» PROBLEM TO SOLVE:
Exactly reproduce each record listed below.

Start of INPUT FOR THIS TASK

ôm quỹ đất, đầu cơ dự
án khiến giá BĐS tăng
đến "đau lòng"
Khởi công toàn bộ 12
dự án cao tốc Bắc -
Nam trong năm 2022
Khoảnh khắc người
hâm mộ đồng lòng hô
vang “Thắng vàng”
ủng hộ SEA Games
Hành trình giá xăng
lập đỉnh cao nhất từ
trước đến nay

End of INPUT FOR THIS TASK

» EXERCISE OUTPUT:
ôm quỹ đất, đầu cơ dự
án khiến giá BĐS tăng
đến "đau lòng"
Khởi công toàn bộ 12
dự án cao tốc Bắc -
Nam trong năm 2022
Khoảnh khắc người
hâm mộ đồng lòng hô
vang “Thắng vàng”
ủng hộ SEA Games
Hành trình giá xăng
lập đỉnh cao nhất từ
trước đến nay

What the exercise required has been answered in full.